# EXERCISE DATA:
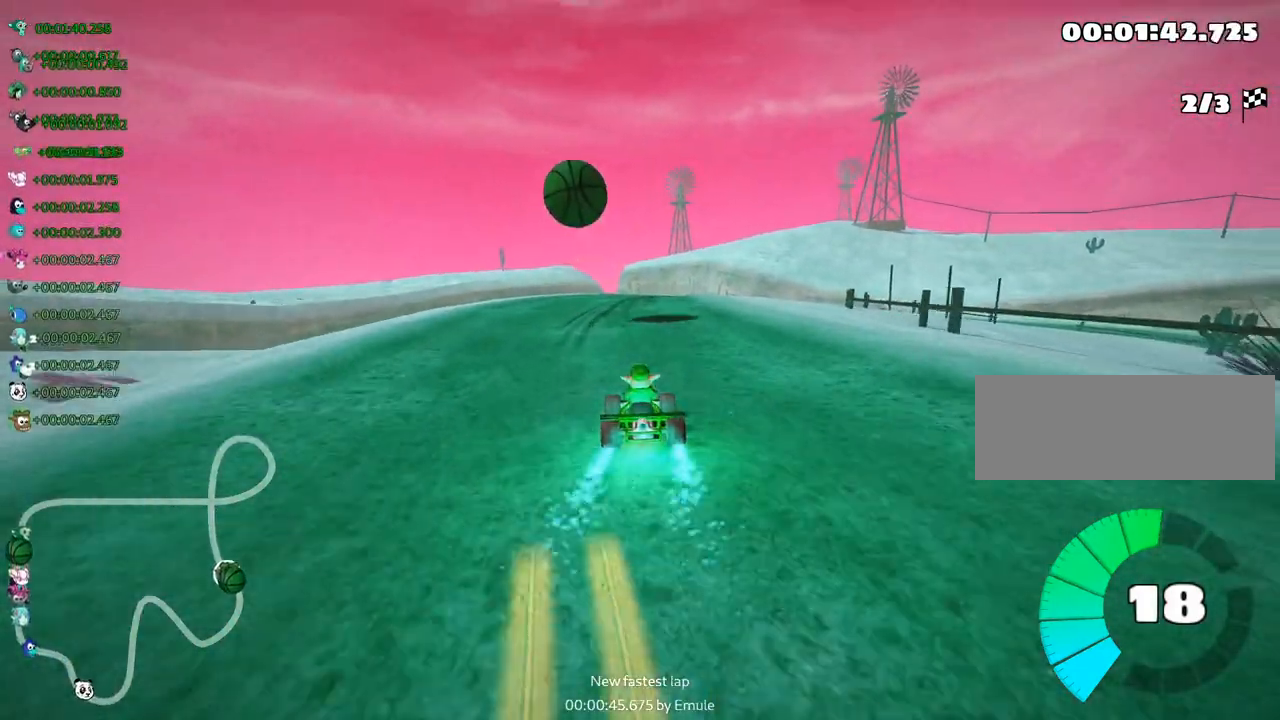
{"keys": ["left", "skid", "up"], "events": [[150, "right", "down"], [150, "skid", "down"], [367, "left", "down"], [433, "right", "up"]]}
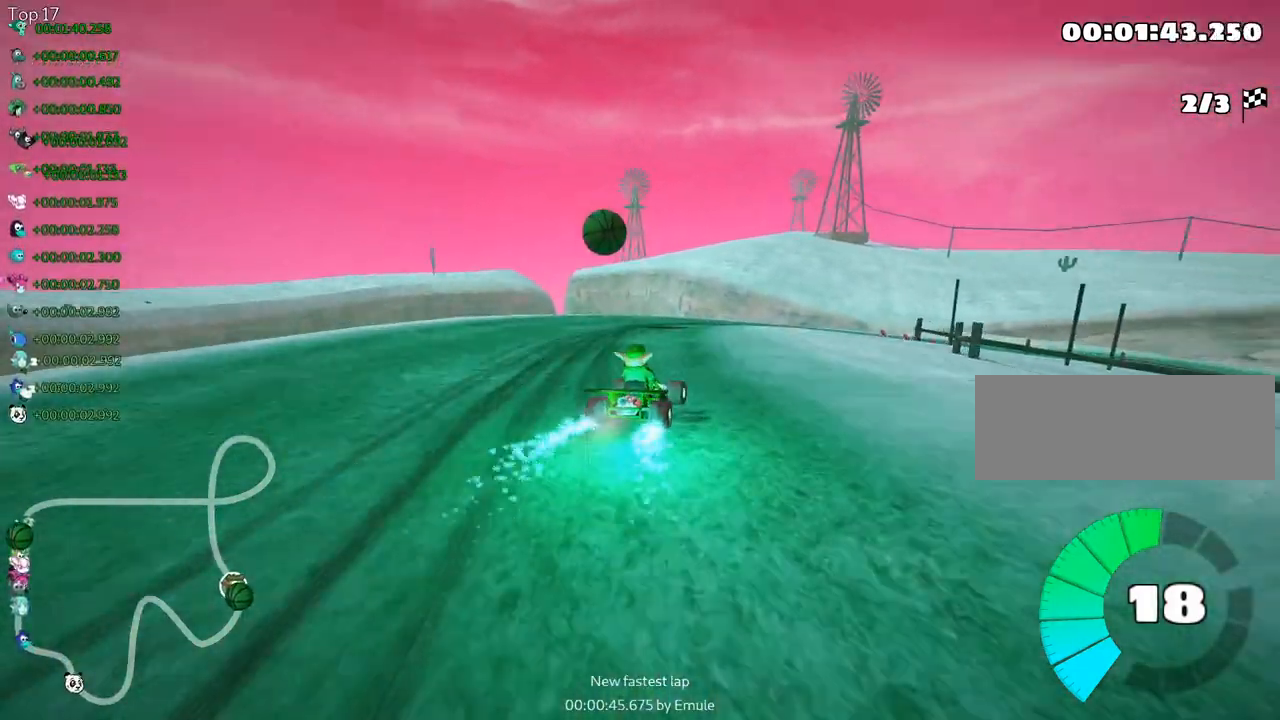
{"keys": ["right", "skid", "up"], "events": [[333, "right", "down"], [383, "left", "up"]]}
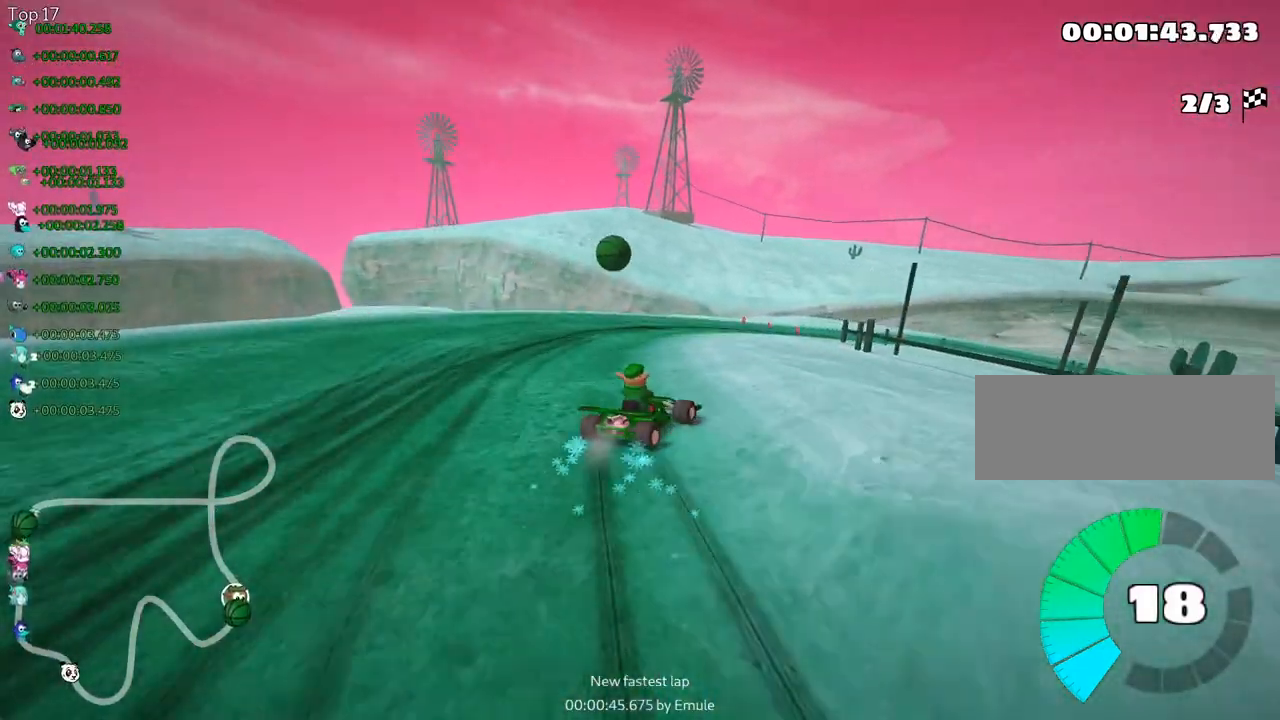
{"keys": ["skid", "up"], "events": [[100, "right", "up"], [133, "left", "down"], [433, "left", "up"]]}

# TASK TO CARRY OUT:
For this exercise, return the material word for word and drop each image.

# RESPONSE BELOW:
{"keys": ["left", "skid", "up"], "events": [[150, "right", "down"], [150, "skid", "down"], [367, "left", "down"], [433, "right", "up"]]}
{"keys": ["right", "skid", "up"], "events": [[333, "right", "down"], [383, "left", "up"]]}
{"keys": ["skid", "up"], "events": [[100, "right", "up"], [133, "left", "down"], [433, "left", "up"]]}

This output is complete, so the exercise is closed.